In Cowsher v Cowsher, it was
held, to be recognized under these principles, an agreement or common
intention had to represent a consensus shared by the parties as to the
proportions of the purchase moneys which the parties would be deemed to
have provided. (‘the money consensus’).
In Re Densham however,
Goff J said, if the parties thought about the matter at all, they would
think about ownership and not some artificial monetary value which
could be ascribed to their actual contributions (the ‘interest
consensus’).
This doctrine was applied in Allen v Snyder [1977].
Facts:
Mr Snyder took proceedings seeking to evict Mrs Allen from a house, a
legal title to which stood in his name, in which they lived together
for under 10 years.
Mrs Allen claimed that the beneficial interest in the house was shared equally between the two.
Held:
The court would uphold a trust arising from an agreement or common
intention as to the division of the beneficial interest, provided the
claimant contributed as contemplated. The agreement or common intention
had to be actual – either expressed or capable of being inferred from
the facts. Majority found that this intention was not imputed by the
parties.
Glass JA also held that the trust enforced in such a case
was an express trust arising from an agreement between the parties as
to their respective interests, rather than the deemed value of their
contributions.
The respective shares of the parties in the
beneficial interest of the property reflect the terms of the agreement,
and not the level of their respective contributions to the purchase
cost.

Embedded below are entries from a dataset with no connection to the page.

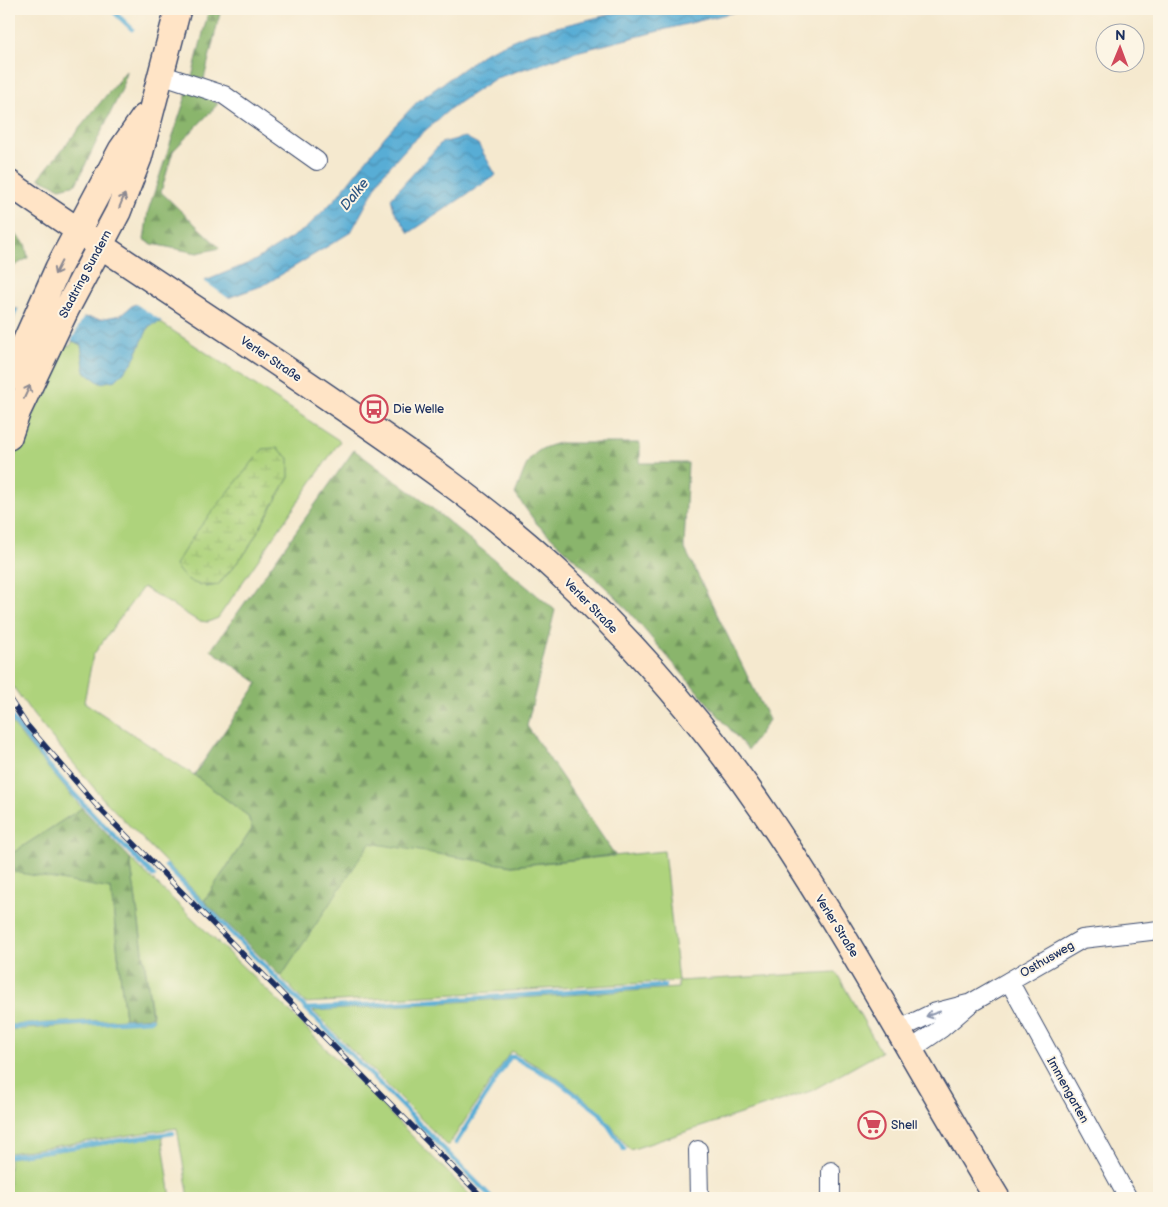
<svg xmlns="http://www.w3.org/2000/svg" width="1168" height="1207" font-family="'Balsamiq Sans',sans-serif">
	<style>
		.green { fill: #aed37c; stroke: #64816d; fill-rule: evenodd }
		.forest { fill: url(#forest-firs); stroke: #527265 }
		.wetland { fill: url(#wetland-marsh); stroke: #64816d }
		.water { fill: url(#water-waves); stroke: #3a6e9a }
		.pier { fill: #f5e9cf }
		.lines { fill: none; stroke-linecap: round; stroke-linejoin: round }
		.stream { stroke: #59add5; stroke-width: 4.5 }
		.street-casing { stroke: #3c4b6f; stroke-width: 20 }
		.secondary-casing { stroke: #3c4b6f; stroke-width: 28 }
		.street { stroke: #fff; stroke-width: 18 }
		.secondary { stroke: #ffe4c6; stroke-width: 25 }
		.rail-casing { stroke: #1b2f5e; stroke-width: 5.5 }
		.rail { stroke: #fcf5e5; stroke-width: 4; stroke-dasharray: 11; stroke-linecap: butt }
		.oneway { stroke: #8d8a92 }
		.oneway2 { stroke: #8d97ae }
		.labels { text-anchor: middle; stroke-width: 4; stroke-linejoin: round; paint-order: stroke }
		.street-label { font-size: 12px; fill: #1b2f5e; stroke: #fcf5e5 }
		.poi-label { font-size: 12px; fill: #1b2f5e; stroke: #fcf5e5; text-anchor: start }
		.water-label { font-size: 14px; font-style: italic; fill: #2e5582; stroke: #fcf5e5 }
	</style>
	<defs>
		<pattern id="forest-firs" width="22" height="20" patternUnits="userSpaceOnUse" patternTransform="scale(1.25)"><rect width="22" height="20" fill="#8ab56c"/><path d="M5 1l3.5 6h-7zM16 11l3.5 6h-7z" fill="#70945c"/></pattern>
		<pattern id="wetland-marsh" width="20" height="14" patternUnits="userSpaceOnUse" patternTransform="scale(1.25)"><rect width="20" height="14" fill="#aed37c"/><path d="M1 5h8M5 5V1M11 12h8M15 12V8" fill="none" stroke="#95b56e"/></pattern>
		<pattern id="water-waves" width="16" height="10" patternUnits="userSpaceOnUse" patternTransform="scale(1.25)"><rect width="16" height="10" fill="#59add5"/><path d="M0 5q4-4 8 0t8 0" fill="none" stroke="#498db0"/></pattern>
	</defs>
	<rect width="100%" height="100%" fill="#fcf5e5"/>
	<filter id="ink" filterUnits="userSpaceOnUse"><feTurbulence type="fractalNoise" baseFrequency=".02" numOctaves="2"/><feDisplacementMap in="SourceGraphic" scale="10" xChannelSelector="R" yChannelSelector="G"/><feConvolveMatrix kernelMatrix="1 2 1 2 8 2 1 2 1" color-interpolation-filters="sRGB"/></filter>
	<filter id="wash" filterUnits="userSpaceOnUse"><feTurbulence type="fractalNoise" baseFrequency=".0096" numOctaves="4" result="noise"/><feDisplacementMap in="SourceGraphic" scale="20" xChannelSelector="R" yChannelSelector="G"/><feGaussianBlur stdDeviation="1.12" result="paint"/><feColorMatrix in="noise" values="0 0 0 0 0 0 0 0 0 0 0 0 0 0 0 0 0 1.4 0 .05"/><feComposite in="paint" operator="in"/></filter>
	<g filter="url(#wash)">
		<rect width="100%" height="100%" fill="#f5e9cf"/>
		<path class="green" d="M 158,321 L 340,441 L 218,618 L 208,622 L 198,621 L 143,587 L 93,655 L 84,702 L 194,775 L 248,816 L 252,829 L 204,901 L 104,800 L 34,716 L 9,681 L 9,471 L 11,465 L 64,345 L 70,346 L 73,341 L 81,345 L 85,372 L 132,363 L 149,326 ZM 289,477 L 246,552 L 218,585 L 205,587 Z
			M 9,719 L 26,742 L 82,808 L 11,854 L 111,889 L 125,1019 L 9,1025 Z
			M 369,842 L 512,866 L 664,851 L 678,981 L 836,972 L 881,1052 L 811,1091 L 630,1150 L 598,1109 L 556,1077 L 511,1051 L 448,1146 L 313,1011 L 678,988 L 678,981 L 305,1003 L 281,977 Z
			M 130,858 L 293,1015 L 473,1198 L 189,1198 L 177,1128 L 9,1153 L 9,1030 L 153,1021 Z
			M 162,1136 L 171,1198 L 9,1198 L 9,1158 Z"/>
		<path class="forest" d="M 209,9 L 221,9 L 204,79 L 192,77 Z
			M 126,71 L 122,89 L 76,184 L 60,188 L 39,178 Z
			M 189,87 L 218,104 L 173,151 L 161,192 L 220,248 L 197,253 L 152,244 L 144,240 L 148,211 Z
			M 9,229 L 25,243 L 28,258 L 9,269 Z
			M 560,443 L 640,443 L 640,463 L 688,463 L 684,547 L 769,720 L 748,750 L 617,598 L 537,524 L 515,494 C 527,465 526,450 560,443 Z
			M 354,450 L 427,504 L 555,610 L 527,726 L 615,855 L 512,866 L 370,843 L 281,977 L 204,901 L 252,829 L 248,816 L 194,775 L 258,683 L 211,650 Z
			M 82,808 L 130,858 L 152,1017 L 125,1019 L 111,889 L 14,872 L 11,854 Z"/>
		<path class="wetland" d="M 277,448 L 289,458 L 289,477 L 246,552 L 218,585 C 199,588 185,582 175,565 L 196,532 L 263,449 Z"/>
		<path class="water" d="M 633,9 L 746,9 L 576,52 L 496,78 L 451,108 L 411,143 L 382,175 L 351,232 L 264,285 L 149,326 L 132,363 L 116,380 L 100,383 L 85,372 L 81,345 L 73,341 L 9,331 L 9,308 L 100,319 L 121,315 L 133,305 L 210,279 L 254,261 L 305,229 L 337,197 L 386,135 L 417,102 L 486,52 L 527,34 Z
			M 465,137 L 478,144 L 496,175 L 409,233 L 394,210 L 391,198 L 441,143 Z"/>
		<path class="pier" d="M 201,279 L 231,300 L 163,322 L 133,302 Z
			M 19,307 L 84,316 L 70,343 L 9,334 Z"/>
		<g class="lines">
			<path class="stream" d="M 111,9 L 132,29
				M 9,714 C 51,774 103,825 154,876
				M 166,866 L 492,1198
				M 306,1009 L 664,986
				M 9,1027 L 151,1020
				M 456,1143 L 510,1057 L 514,1057 L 556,1080 L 600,1113 L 624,1149
				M 9,1156 L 173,1133"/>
		</g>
	</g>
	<g filter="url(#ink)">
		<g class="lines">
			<g class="street-casing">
				<path id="street" d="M 160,74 L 224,95 L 317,161
					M 1009,981 L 1128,1198
					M 898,1030 L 933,1013 L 968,1004
					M 910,1050 L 942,1028 L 971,1003 L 1082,939 L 1159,930
					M 698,1150 L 699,1198
					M 831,1198 L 831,1171"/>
			</g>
			<g class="secondary-casing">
				<path id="secondary" d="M 9,183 C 116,258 226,327 333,401 C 411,454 489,508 558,572 C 635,644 706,726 765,813 C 849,937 919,1070 997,1198
					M 9,378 L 58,268 L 121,150 L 144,117
					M 9,437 L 18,411 L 66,310 L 118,212 L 139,158 L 178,9"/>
			</g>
			<use href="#street" class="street"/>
			<use href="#secondary" class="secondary"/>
			<g class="rail-casing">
				<path id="rail" d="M 9,698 L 26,724 L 98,807 L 483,1198"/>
			</g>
			<use href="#rail" class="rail"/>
		</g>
		<defs><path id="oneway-shaft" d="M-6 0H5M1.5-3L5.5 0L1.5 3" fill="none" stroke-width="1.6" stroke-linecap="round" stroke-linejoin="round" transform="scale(1.25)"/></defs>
		<g class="oneway">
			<use href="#oneway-shaft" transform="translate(122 201) rotate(-68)"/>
			<use href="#oneway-shaft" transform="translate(58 268) rotate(117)"/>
			<use href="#oneway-shaft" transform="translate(27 392) rotate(-65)"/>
		</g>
		<use class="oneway2" href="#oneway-shaft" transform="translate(933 1014) rotate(161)"/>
	</g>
	<defs>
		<g id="bus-ring" transform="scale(1.4375)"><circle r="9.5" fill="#fcf5e5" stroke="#d1495b" stroke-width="1.5"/><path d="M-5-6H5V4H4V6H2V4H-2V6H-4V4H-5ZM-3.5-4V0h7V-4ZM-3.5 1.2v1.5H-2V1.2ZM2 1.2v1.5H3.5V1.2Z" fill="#d1495b"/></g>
		<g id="supermarket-ring" transform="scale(1.4375)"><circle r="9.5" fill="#fcf5e5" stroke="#d1495b" stroke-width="1.5"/><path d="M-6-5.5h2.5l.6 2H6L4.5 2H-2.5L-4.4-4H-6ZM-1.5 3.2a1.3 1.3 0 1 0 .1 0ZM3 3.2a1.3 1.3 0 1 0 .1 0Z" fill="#d1495b"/></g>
	</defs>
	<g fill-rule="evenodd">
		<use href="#bus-ring" x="374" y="409"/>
		<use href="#supermarket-ring" x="872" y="1125"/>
	</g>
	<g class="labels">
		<g class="street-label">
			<text transform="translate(85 274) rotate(-62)" y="4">Stadtring Sundern</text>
			<text transform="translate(271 359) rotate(34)" y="4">Verler Straße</text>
			<text transform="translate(591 606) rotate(46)" y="4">Verler Straße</text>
			<text transform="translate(837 926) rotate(58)" y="4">Verler Straße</text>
			<text transform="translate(1047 959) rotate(-30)" y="4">Osthusweg</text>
			<text transform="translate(1068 1090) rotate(61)" y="4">Immengarten</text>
		</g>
		<g class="poi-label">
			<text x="393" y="413">Die Welle</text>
			<text x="891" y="1129">Shell</text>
		</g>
		<g class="water-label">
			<text transform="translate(354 194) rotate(-51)" y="5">Dalke</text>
		</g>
	</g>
	<rect width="1168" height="1207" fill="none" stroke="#fcf5e5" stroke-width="30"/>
	<g transform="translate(1120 48) rotate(1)"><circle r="24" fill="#fcf5e5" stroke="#a2a6af"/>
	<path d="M0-4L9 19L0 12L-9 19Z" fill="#d1495b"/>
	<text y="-8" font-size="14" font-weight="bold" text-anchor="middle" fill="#1b2f5e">N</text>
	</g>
</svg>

Those contributions which need not be direct contributions to
the purchase price, act as consideration in the agreement and only have
to be sufficient, not necessarily adequate.
In coming to the
decision in Allen v Snyder, cases where cited which use the language of
constructive trusts and it might be better to look at trusts arising in
these cases, not as express trusts directly created by the parties, but
rather as constructive trusts imposed by the court in the event of the
unconscionable conduct of the defendant in failing to abide by the
terms of the agreement and give effect to the express trust. common
intention constructive trusts.
In Zaborskis v Zaborskis it was
held that there was a common intention to share the beneficial interest
in a house equally where the parties had lived together for 36 years,
during which time the woman had not made financial contributions but
had produced 5 chidren. The only evidence presented of any statement of
an intention as to the manner in which their interests were to be
shared was a declaration by the man, when they went to one of the
properties in which they had lived during the time, that ‘This is your
house; this is my house!’.
By contrast in Burns v Burns, the
English court of appeal found no common intention in a case where the
parties had cohabited for 19 years and had 2 children. The woman made
no contribution to the initial purchase price because she was pregnant
at the time, but did earn income during the last 5 years of the
relationship, and then at a greater rate than the man.
In
Delehunt v Carmody, a contest arose between the former de facto spouse
and the estranged wife of a man who had died. The man was a registered
proprietor of the house in which he and the de facto had been living.
The NSW court of appeal found that no enforceable agreement existed
because there had been no agreement on the question of survivorship.
The
Privy Council has stated that what their Lordships call the ‘common
intention constructive trust’ is effectively no more than a particular
application of proprietary estoppel principles. This cuts against the
view of Glass JA that a trust arising from agreement or common
intention is an express trust.
However Browne-Wilkinson VC has said
that the two doctrines rest on the same foundation and have reached the
same conclusions: Grant v Edwards [1986].